Frank Lloyd Wright Day


Frank Lloyd Wright:
The Greatest American Architect of All Time and the
Father of Modernism.


That's right, the greatest American Architect of All Time. I stand by that statement because it is true. Frank Lloyd write was born on this date in 1867. Hard to believe that such a structural genious came out of an era when structure was pushed aside as secondary to ornamentation and homogeny. In his 91 year life, he created more iconic American buildings and influential architectural standards than any other American architect ever to exist. Few people understood what Wright meant about "organic architecture" back in his day. I personally believe the resurgence of soft modernism, a natural successor to the organic modernist movement that began as a result of Wright's philosophies of what a building should be, is proof that here was a man who actually knew what the visual and aesthetic implications of his theories were. A kind of clarity of thought and concept that has been almost lost in recent years to a swelling tide of aesthetic complacency. Frank Lloyd Wright's buildings are not beautiful because of what they symbolize, because they symbolize nothing more than the structural concepts of the buildings themselves. They are beautiful because they were created with the intent of looking beautiful. Wright's sense of making a building fit into it's place was quite possibly the most perfect in the entirity of architectural history. Wright's concept of "organic architecture" is now a theorum of how to make buildings that work with their geography in a personal and intimate dynamic that is so abstract that like the great masterpieces of art, film or literature, can not be completely expressed in the form of a methodology. If he had lived long enough to see, and respond to the postmodern theories of Robert Venturi (late 60's and 70's), he would have probably dismissed them all as, "Worship of distaste which in application is a recipe for an ugly world".
I beleive Wright is probably the very antithesis of everything Venturi.

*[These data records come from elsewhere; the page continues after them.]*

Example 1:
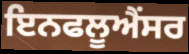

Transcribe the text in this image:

ਇਨਫਲੂਐਂਸਰ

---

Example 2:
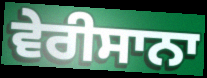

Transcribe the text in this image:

ਵੇਰੀਸਾਨਾ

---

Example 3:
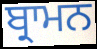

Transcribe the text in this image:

ਬ੍ਰਾਮਨ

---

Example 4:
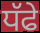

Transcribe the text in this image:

ਧੱਫੇ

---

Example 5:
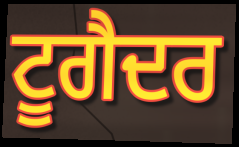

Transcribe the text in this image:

ਟੂਗੈਦਰ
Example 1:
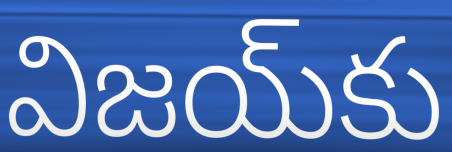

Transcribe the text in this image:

విజయ్‌కు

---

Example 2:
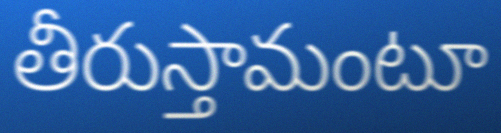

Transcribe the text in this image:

తీరుస్తామంటూ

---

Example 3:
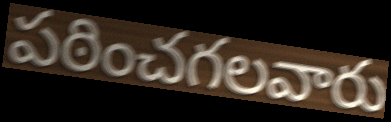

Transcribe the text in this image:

పఠించగలవారు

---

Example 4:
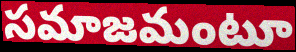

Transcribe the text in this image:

సమాజమంటూ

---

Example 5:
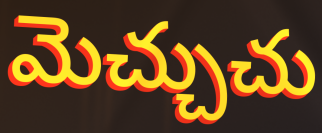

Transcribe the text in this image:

మెచ్చుచు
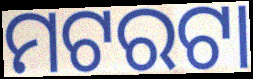
ମଟରଟା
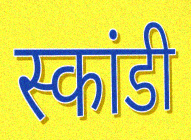
स्कांडी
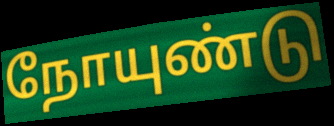
நோயுண்டு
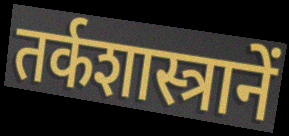
तर्कशास्त्रानें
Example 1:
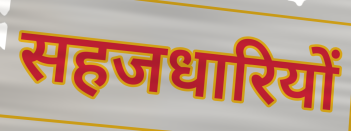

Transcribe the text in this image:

सहजधारियों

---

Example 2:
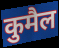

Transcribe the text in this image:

कुमैल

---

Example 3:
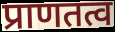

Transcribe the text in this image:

प्राणतत्व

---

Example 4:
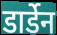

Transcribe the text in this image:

डार्डेन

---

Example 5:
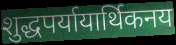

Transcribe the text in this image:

शुद्धपर्यायार्थिकनय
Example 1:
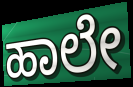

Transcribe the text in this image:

ಹಾಲೇ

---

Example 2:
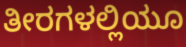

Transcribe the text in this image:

ತೀರಗಳಲ್ಲಿಯೂ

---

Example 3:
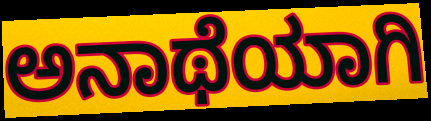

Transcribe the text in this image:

ಅನಾಥೆಯಾಗಿ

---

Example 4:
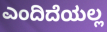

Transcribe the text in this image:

ಎಂದಿದೆಯಲ್ಲ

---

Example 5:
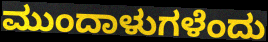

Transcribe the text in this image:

ಮುಂದಾಳುಗಳೆಂದು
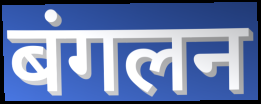
बंगलन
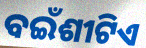
ବଇଁଶୀଟିଏ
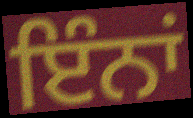
ਇੰਨਾਂ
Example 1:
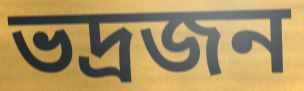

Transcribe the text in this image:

ভদ্রজন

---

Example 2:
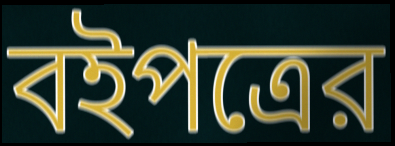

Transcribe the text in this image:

বইপত্রের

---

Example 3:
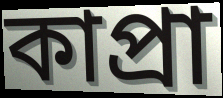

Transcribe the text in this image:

কাপ্রা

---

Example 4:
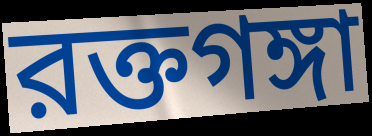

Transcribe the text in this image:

রক্তগঙ্গা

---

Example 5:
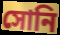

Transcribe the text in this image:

সোনি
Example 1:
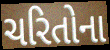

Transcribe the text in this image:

ચરિતોના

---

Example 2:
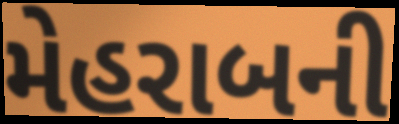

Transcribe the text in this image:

મેહરાબની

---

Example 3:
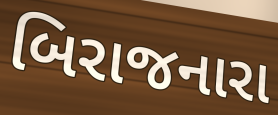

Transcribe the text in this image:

બિરાજનારા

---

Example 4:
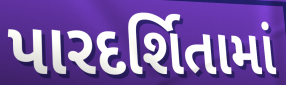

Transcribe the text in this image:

પારદર્શિતામાં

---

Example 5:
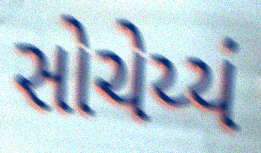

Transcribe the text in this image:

સોચેય્યં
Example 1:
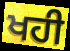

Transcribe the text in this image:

ਖਹੀ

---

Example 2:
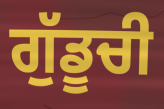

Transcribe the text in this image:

ਗੁੱਡੂਚੀ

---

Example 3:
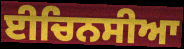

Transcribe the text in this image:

ਈਚਿਨਸੀਆ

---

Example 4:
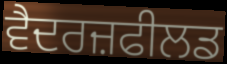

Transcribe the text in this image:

ਵੈਦਰਜ਼ਫੀਲਡ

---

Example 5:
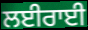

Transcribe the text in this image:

ਲਈਰਾਈ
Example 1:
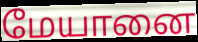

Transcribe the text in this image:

மேயானை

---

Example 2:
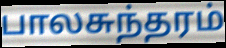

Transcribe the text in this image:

பாலசுந்தரம்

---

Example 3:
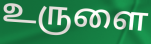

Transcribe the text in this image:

உருளை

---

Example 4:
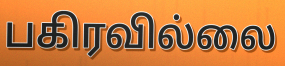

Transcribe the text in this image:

பகிரவில்லை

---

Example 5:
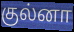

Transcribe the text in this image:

குல்னா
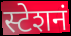
स्टेशनं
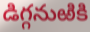
డిగ్గనుఱికి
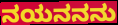
ನಯನನನು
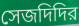
সেজদিদির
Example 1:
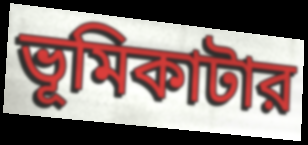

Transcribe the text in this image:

ভূমিকাটার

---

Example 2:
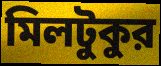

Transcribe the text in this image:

মিলটুকুর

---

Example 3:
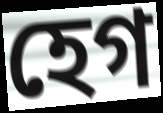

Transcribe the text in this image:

হেগ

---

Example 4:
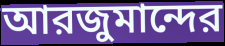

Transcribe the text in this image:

আরজুমান্দের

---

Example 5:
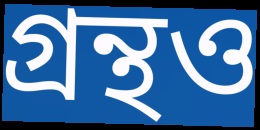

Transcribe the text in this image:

গ্রন্থও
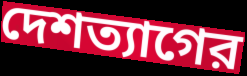
দেশত্যাগের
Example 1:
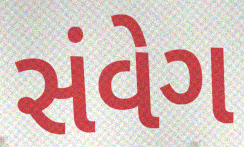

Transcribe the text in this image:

સંવેગ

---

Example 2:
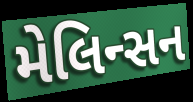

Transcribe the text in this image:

મેલિન્સન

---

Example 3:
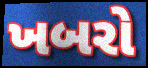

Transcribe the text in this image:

ખબરો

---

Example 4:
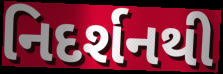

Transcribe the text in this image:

નિદર્શનથી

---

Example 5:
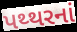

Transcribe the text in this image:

પથ્થરનાં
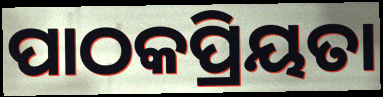
ପାଠକପ୍ରିୟତା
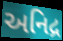
અનિદ્ર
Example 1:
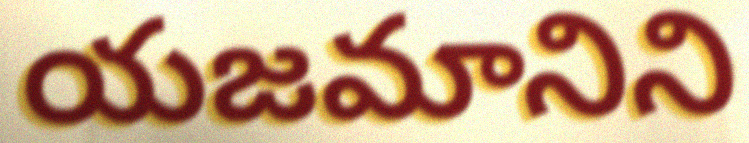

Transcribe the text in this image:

యజమానిని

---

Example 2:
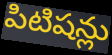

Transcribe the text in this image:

పిటిషన్లు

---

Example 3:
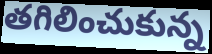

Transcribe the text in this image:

తగిలించుకున్న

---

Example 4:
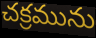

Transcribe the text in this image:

చక్రమును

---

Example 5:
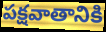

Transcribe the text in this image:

పక్షవాతానికి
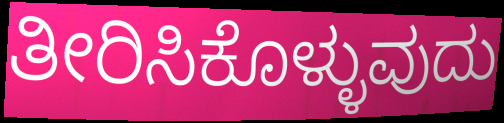
ತೀರಿಸಿಕೊಳ್ಳುವುದು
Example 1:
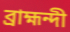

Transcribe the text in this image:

ব্রাহ্মন্দী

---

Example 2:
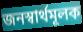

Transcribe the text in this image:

জনস্বার্থমূলক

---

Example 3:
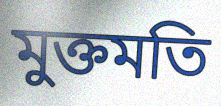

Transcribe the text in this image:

মুক্তমতি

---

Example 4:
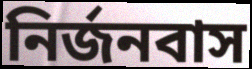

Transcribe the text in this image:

নির্জনবাস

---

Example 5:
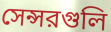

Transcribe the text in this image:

সেন্সরগুলি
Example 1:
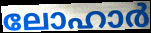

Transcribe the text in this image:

ലോഹാർ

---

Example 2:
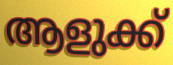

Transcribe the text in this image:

ആളുക്ക്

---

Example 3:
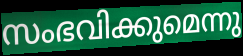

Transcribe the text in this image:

സംഭവിക്കുമെന്നു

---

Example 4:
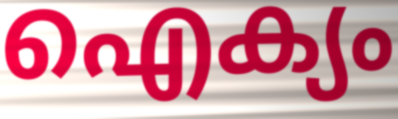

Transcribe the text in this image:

ഐക്യം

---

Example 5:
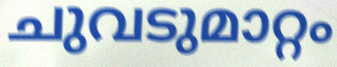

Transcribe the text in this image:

ചുവടുമാറ്റം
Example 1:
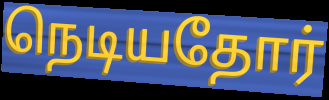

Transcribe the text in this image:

நெடியதோர்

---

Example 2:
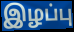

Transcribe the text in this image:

இழப்பு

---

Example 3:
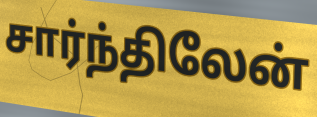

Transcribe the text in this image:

சார்ந்திலேன்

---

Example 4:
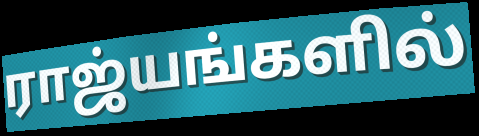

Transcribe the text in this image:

ராஜ்யங்களில்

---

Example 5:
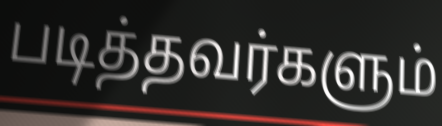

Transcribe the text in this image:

படித்தவர்களும்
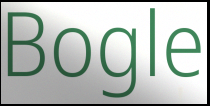
Bogle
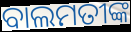
ବାଲମତୀଙ୍କ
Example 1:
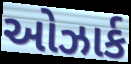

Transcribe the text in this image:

ઓઝાર્ક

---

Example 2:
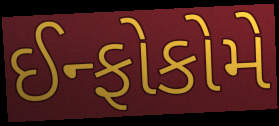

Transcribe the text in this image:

ઈન્ફોકોમે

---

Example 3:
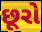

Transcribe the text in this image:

છૂરો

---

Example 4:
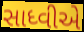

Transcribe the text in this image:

સાધ્વીએ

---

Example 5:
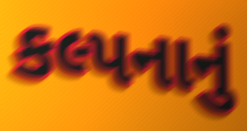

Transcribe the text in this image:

કલ્પનાનું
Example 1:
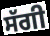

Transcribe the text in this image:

ਸੱਗੀ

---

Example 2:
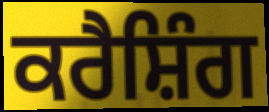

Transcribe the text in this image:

ਕਰੈਸ਼ਿੰਗ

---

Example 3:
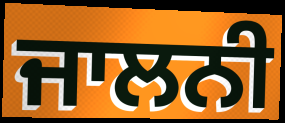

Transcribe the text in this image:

ਜਾਲਨੀ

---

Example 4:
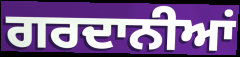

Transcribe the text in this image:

ਗਰਦਾਨੀਆਂ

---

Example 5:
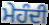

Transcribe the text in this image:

ਮੇਹੰਦੀ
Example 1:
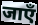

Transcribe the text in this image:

जाएँ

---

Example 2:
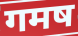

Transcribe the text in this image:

गमष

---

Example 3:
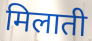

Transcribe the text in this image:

मिलाती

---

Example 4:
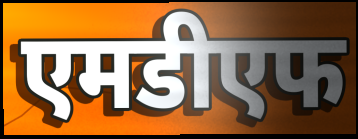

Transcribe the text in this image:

एमडीएफ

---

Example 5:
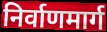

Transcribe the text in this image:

निर्वाणमार्ग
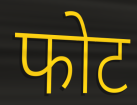
फोट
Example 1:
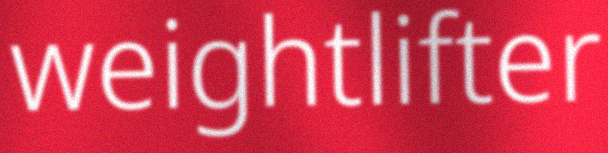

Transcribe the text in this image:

weightlifter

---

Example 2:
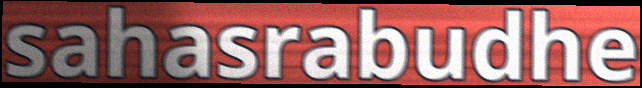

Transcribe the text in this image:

sahasrabudhe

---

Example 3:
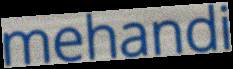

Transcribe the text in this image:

mehandi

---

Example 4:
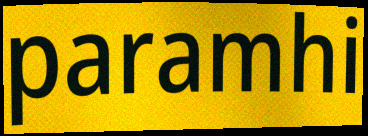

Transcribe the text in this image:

paramhi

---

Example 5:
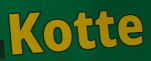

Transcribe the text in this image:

Kotte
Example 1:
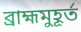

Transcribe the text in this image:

ব্রাহ্মমুহূর্ত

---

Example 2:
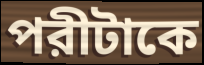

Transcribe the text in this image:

পরীটাকে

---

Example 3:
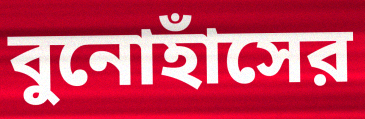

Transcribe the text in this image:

বুনোহাঁসের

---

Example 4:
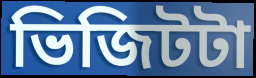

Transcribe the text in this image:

ভিজিটটা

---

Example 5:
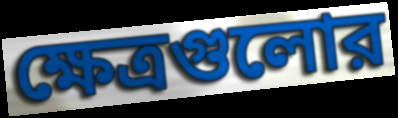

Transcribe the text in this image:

ক্ষেত্রগুলোর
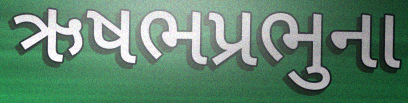
ઋષભપ્રભુના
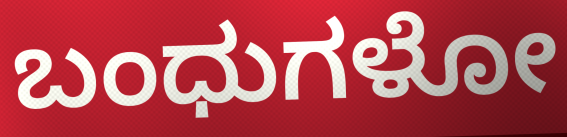
ಬಂಧುಗಳೋ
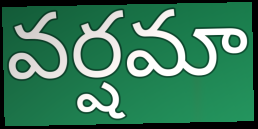
వర్షమా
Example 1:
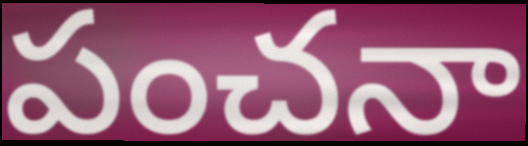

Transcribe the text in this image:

పంచనా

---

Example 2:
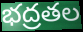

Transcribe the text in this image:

భద్రతల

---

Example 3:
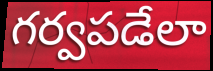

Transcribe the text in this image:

గర్వపడేలా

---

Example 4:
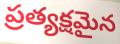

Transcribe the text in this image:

ప్రత్యక్షమైన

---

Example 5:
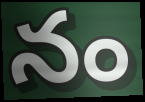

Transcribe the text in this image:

నం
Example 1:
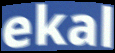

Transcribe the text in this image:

ekal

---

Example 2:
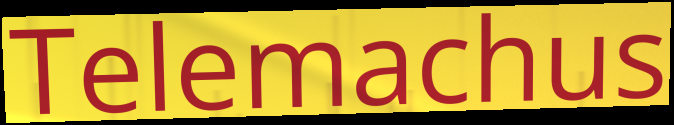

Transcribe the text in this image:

Built after he died, Wright's Kaden Tower was originally the design for a hotel in India. This is a perfect, lesser known example of the degree of sensibility Wright appeared to have in how buildings should be designed to look and work with their surroundings. Modest and natural, by comparison to nearly every other style ever to exist, Wright's paradigm of how buildings should look is one all-too-often not considered anymore.


Since you all know what Wright's best-known house, Falling Water looks like, I won't bother finding a picture of it to put up here since I'm tired now.